4. Lieferantenkredit

Durch die Vereinbarung einer längeren Zahlungsfrist für gelieferte Waren wird es dem Unternehmen ermöglicht, die für den Ankauf der Waren notwendigen Mittel durch den Weiterverkauf der Güter aufzutreiben. Der Lieferant kann zur Absicherung dieses Kreditrisikos (Delkredererisiko) z.B. die Vereinbarung eines Eigentumsvorbehaltes verlangen.

Vorteile:

  • Der Lieferantenkredit ist in der Praxis weit verbreitet.

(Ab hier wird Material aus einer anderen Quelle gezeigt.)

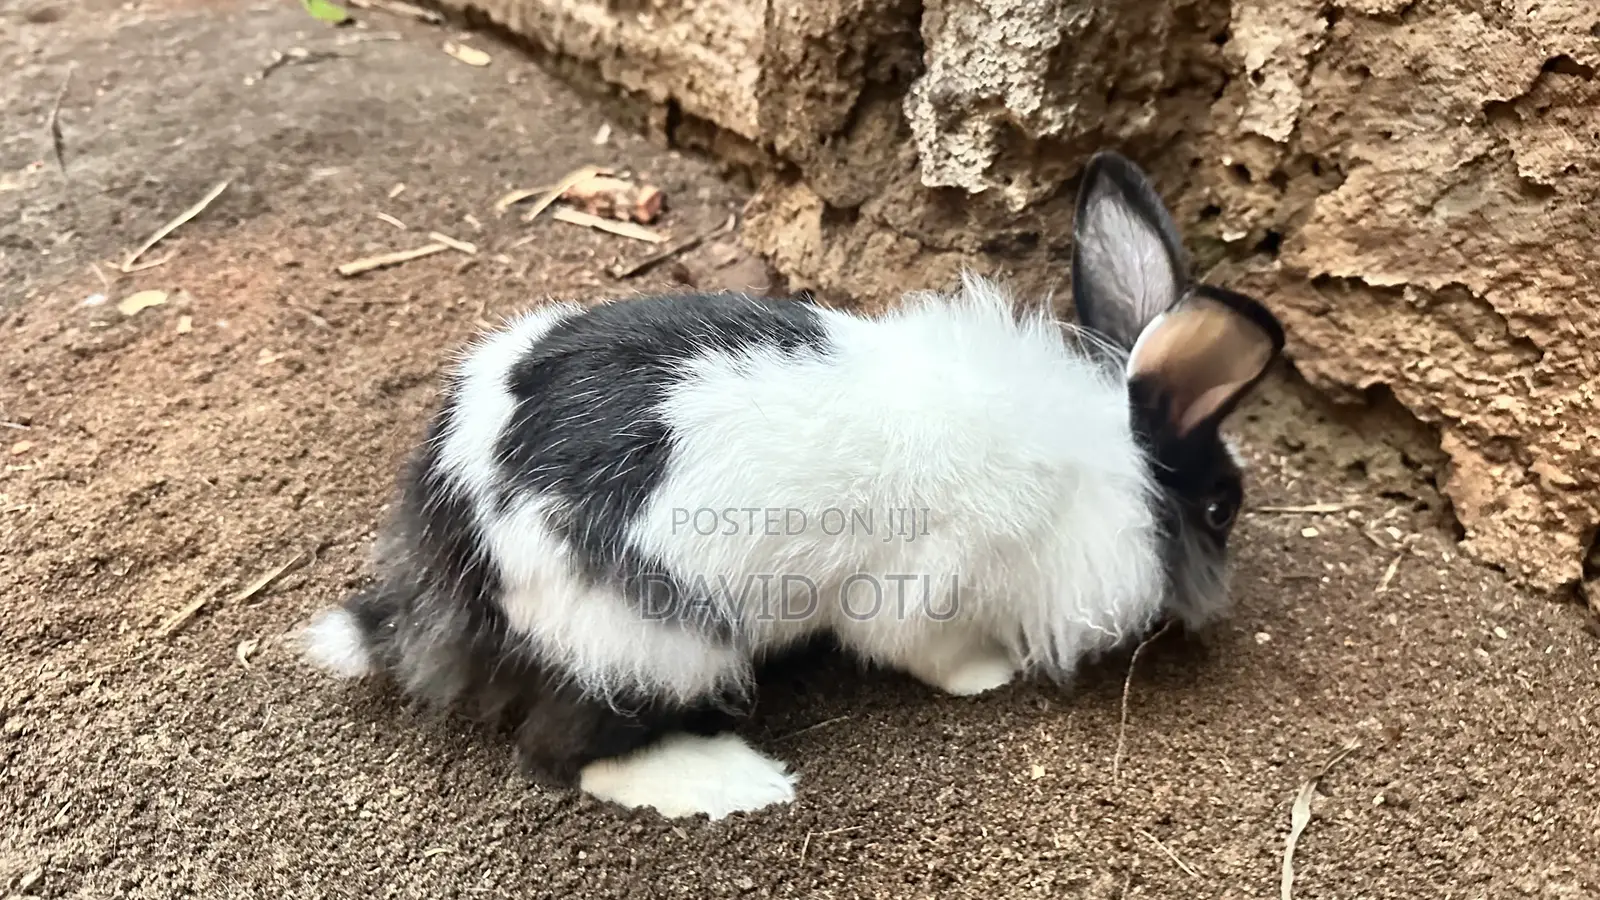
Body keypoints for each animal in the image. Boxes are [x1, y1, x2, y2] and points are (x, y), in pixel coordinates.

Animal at [300, 150, 1286, 821]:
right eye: (1217, 508)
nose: (1219, 606)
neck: (1097, 466)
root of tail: (457, 525)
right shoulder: (925, 591)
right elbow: (930, 653)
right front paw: (991, 676)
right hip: (655, 646)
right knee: (562, 753)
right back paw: (733, 782)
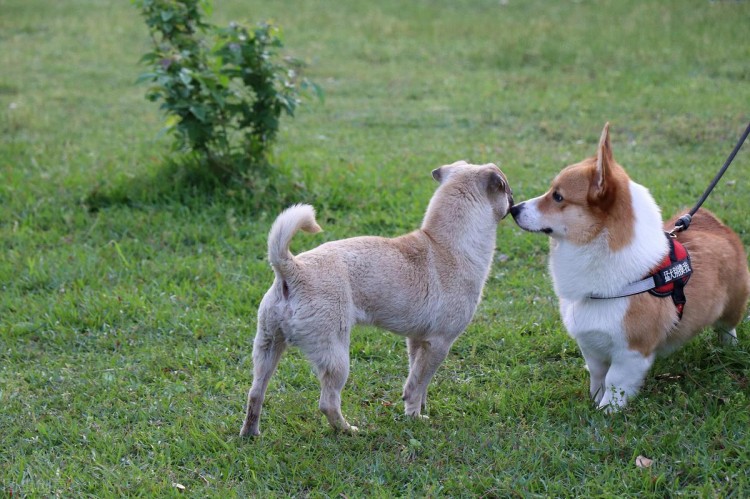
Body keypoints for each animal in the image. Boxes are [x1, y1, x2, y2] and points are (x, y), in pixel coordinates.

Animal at [244, 162, 516, 436]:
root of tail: (292, 269)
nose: (514, 204)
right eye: (506, 190)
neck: (444, 245)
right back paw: (349, 430)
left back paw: (250, 433)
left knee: (255, 393)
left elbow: (418, 378)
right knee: (328, 403)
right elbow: (417, 384)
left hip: (268, 348)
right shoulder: (439, 344)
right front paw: (415, 417)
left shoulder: (417, 342)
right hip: (335, 356)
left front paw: (418, 408)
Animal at [512, 123, 750, 412]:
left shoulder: (631, 352)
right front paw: (594, 400)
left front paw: (605, 412)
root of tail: (715, 222)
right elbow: (597, 375)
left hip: (734, 303)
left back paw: (729, 349)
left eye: (558, 197)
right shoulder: (591, 345)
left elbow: (615, 382)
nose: (513, 208)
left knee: (728, 327)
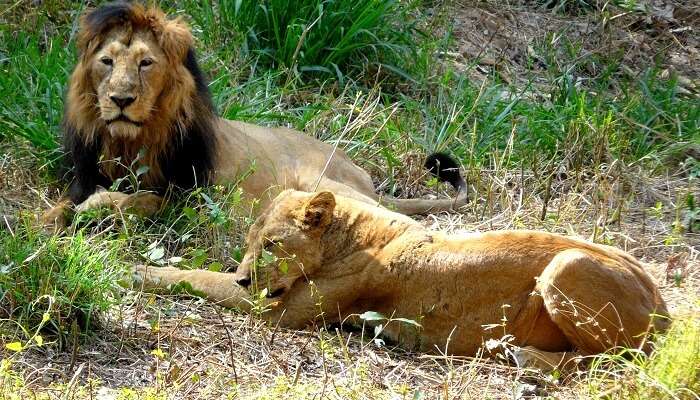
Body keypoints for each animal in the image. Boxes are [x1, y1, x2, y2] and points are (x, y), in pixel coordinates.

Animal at [41, 1, 462, 228]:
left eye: (146, 63)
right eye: (107, 61)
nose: (121, 99)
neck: (130, 143)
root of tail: (364, 176)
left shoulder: (187, 200)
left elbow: (136, 200)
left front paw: (97, 207)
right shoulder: (83, 175)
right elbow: (59, 207)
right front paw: (41, 228)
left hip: (322, 182)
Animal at [135, 190, 668, 360]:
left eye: (272, 245)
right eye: (249, 242)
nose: (248, 278)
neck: (350, 232)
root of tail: (664, 306)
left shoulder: (282, 313)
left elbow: (199, 277)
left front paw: (133, 268)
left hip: (567, 265)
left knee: (609, 360)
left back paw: (525, 357)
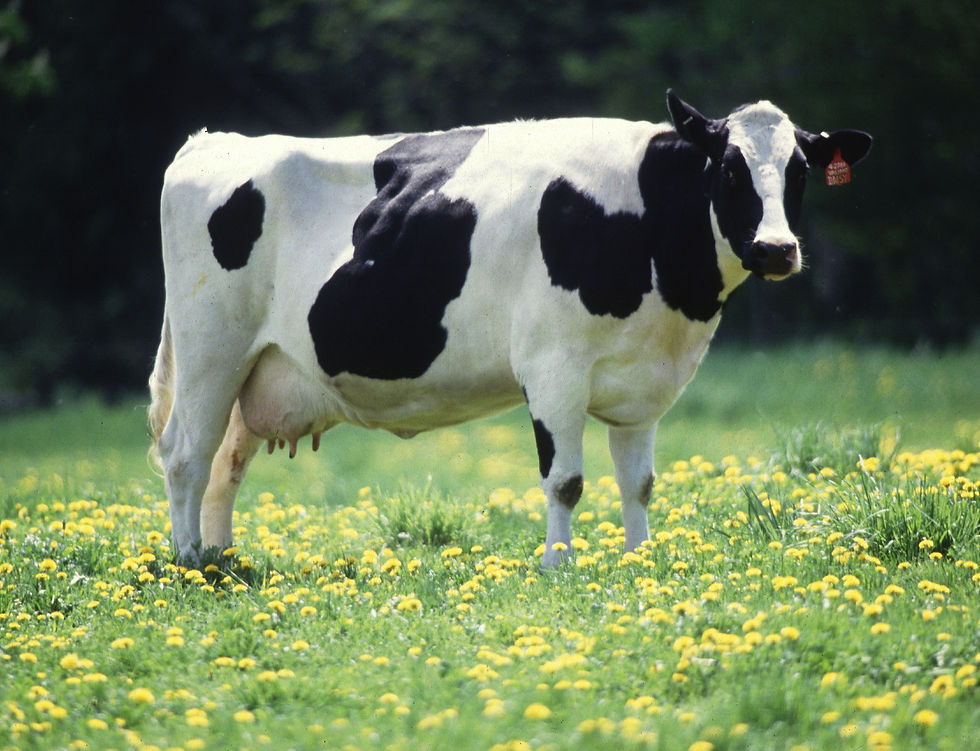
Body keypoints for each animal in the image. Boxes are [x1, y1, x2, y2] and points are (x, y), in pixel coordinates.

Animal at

In der deutschen Wirtschaft stellt es sogar die zweitwichtigste Quelle von Fremdfinanzierung durch Nichtbanken dar. Viele Formalitäten, die mit einem Bankkredit verbunden wären, entfallen und es entstehen für den Unternehmer ausschließlich Verbindlichkeiten gegenüber dem Lieferanten.

Nachteile:

  • Lieferantenkredite sind nicht geeignet für mittel- bzw. langfristige Finanzierungen und auch nicht für größere Projekte.
  • Darüber hinaus sind Lieferantenkredite teurer als Bankkredite. Lieferanten sind oft nicht bereit, Kredite an Abnehmer zu gewähren, die sie noch nicht lange kennen.

5. Eigenes Geld

Sich selbstständig zu machen ohne ein Mindestmaß an Ersparnissen, um die Lebenskosten abzudecken, ist waghalsig. Genug Ersparnisse, um privat drei Jahre ohne sonstiges Einkommen über die Runden zu kommen ist empfehlenswert; je mehr Geld Sie selbst für die Unternehmensfinanzierung aufbringen können, desto besser.

Vorteile:

  • Eigenes Geld muss man nicht zurückzahlen, dessen Verwendung ist nicht an Bedingungen geknüpft und es fallen keine Zinsen oder sonstige Gebühren an.

Nachteile:

  • Es ist sehr selten, dass ein Unternehmer sämtliche Kosten in Verbindung mit der Gründung mit eigenem Geld abdecken kann. Große Investitionen, z.B. der Kauf von Maschinen oder die Ausstattung eines Büros bedingen generell die Aufnahme zusätzlicher Mittel.